Dataset rows:
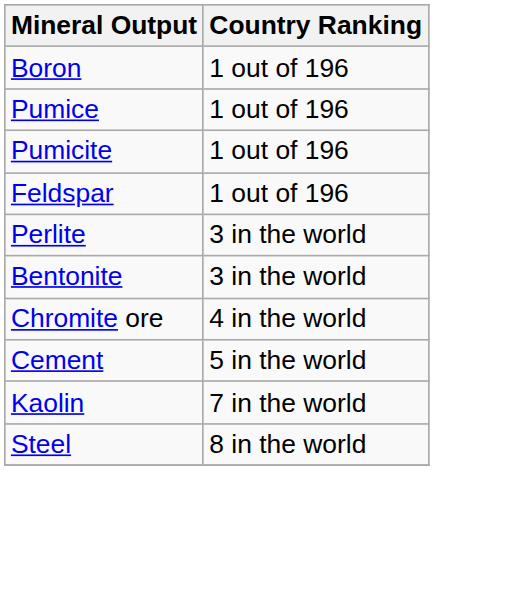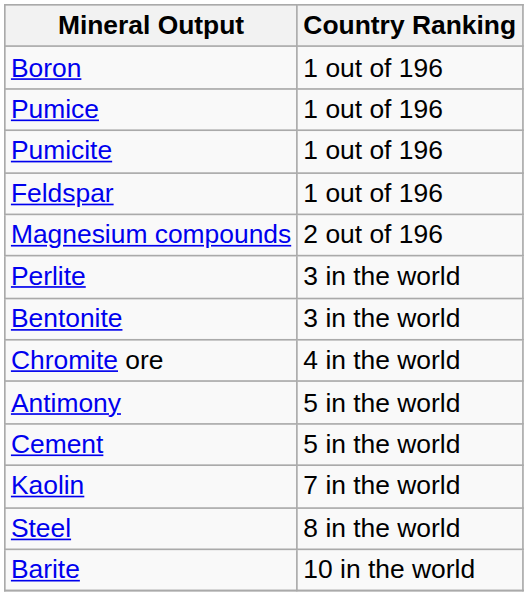+ row: Magnesium compounds | 2 out of 196
+ row: Antimony | 5 in the world
+ row: Barite | 10 in the world
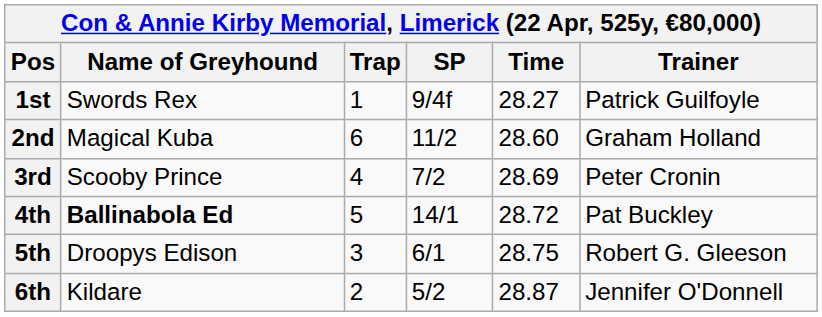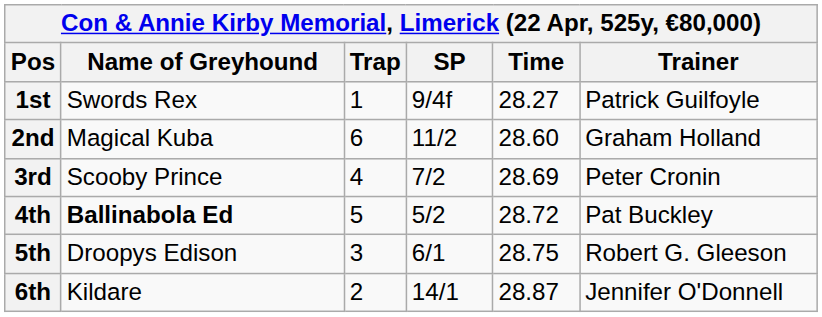4th | SP: 14/1 -> 5/2
6th | SP: 5/2 -> 14/1
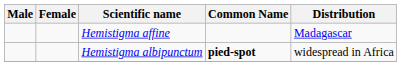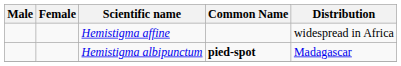Hemistigma affine | Distribution: Madagascar -> widespread in Africa
Hemistigma albipunctum | Distribution: widespread in Africa -> Madagascar
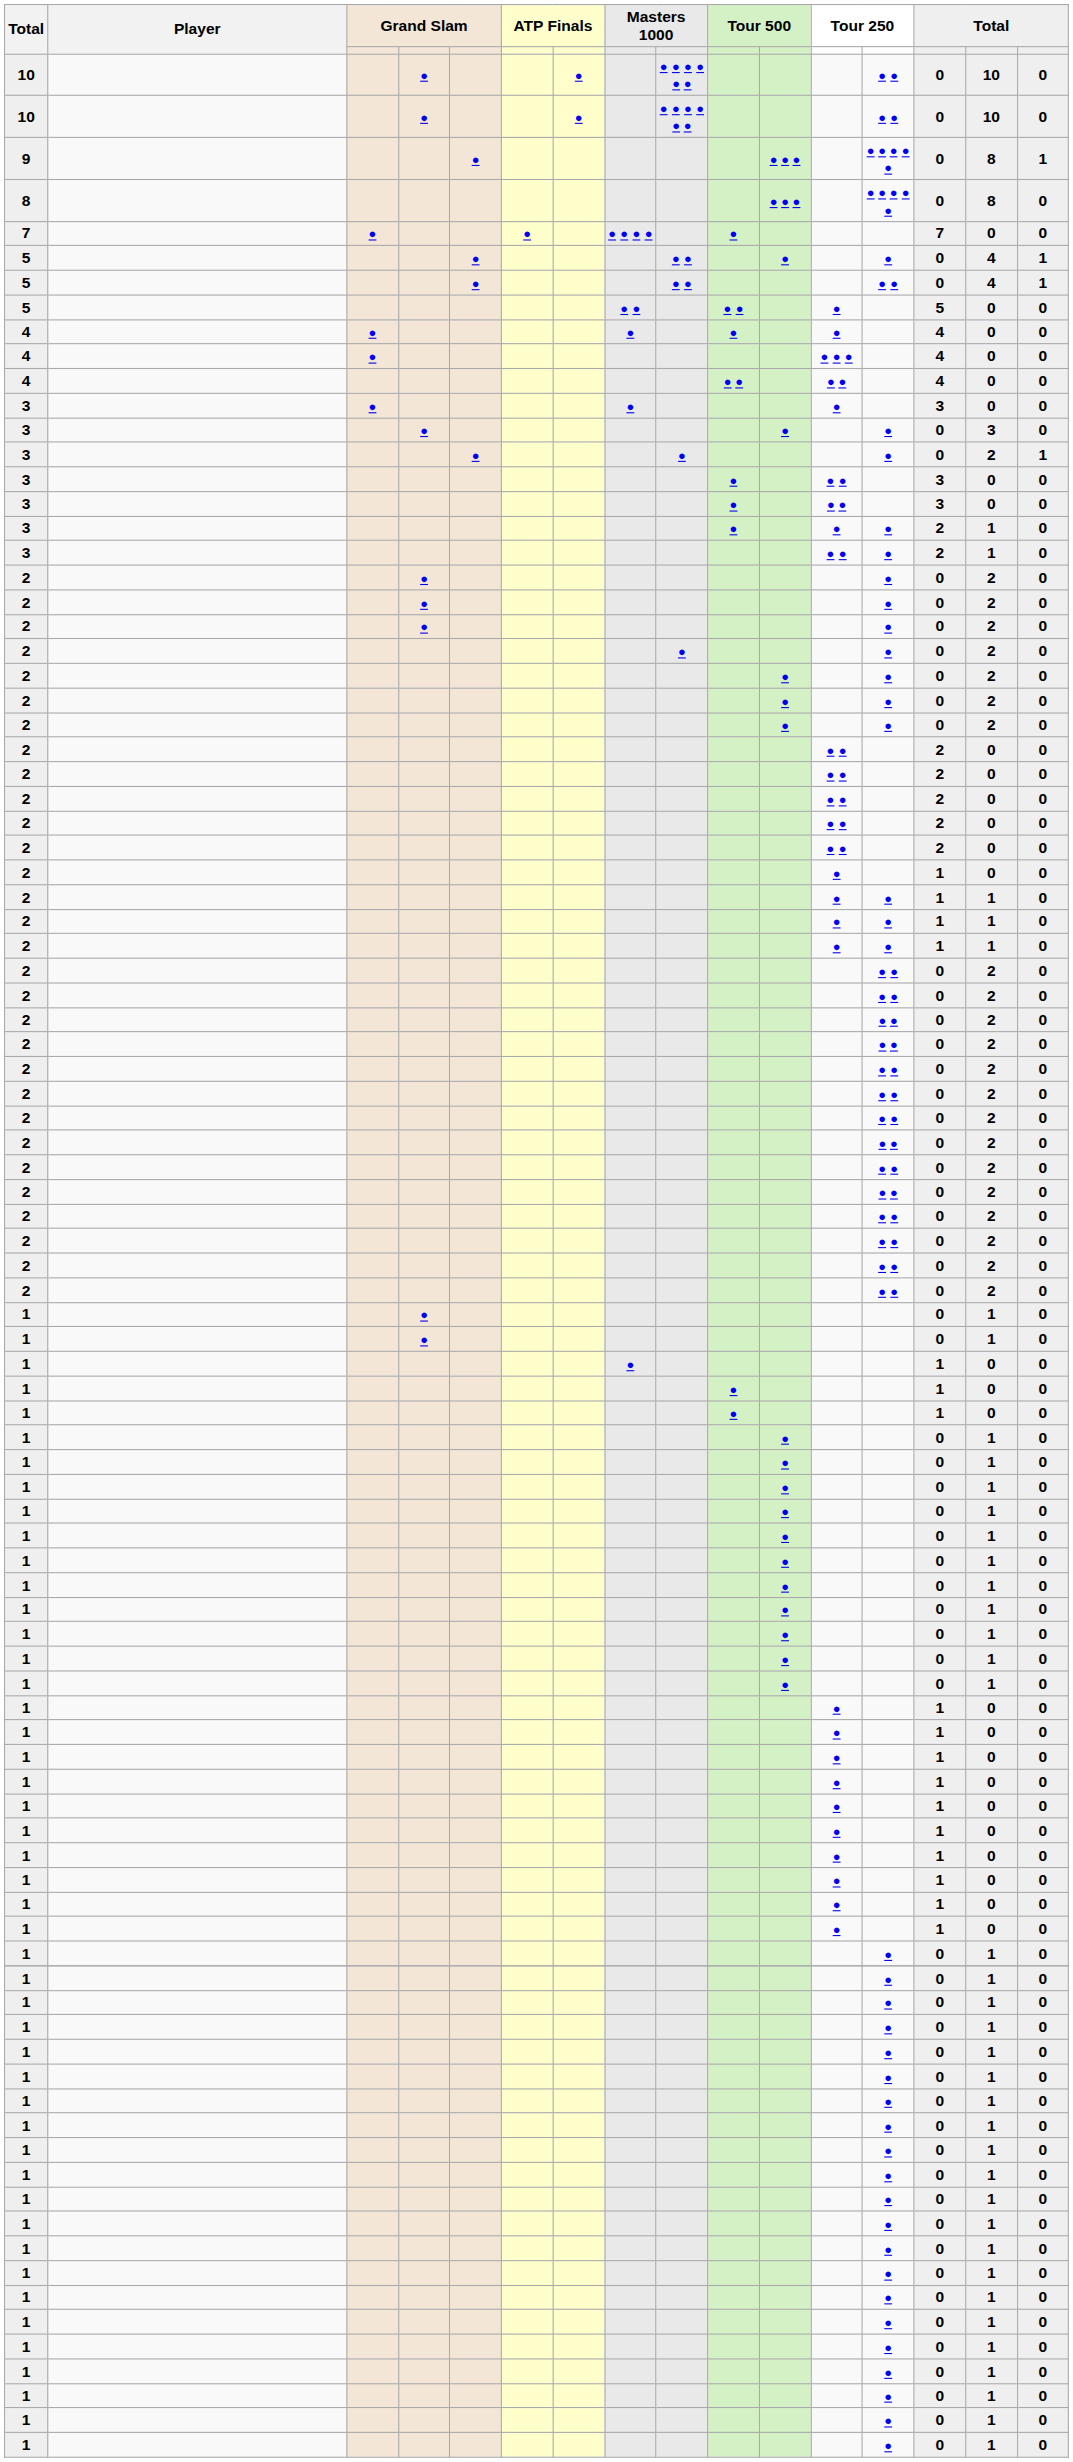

→ Exercise prompt
Output every text line from the rows as a JSON list of strings, one string per line, without the pictures and without blank lines.

→ Task output
[
  "+ row: Magnesium compounds | 2 out of 196",
  "+ row: Antimony | 5 in the world",
  "+ row: Barite | 10 in the world",
  "4th | SP: 14/1 -> 5/2",
  "6th | SP: 5/2 -> 14/1",
  "Hemistigma affine | Distribution: Madagascar -> widespread in Africa",
  "Hemistigma albipunctum | Distribution: widespread in Africa -> Madagascar"
]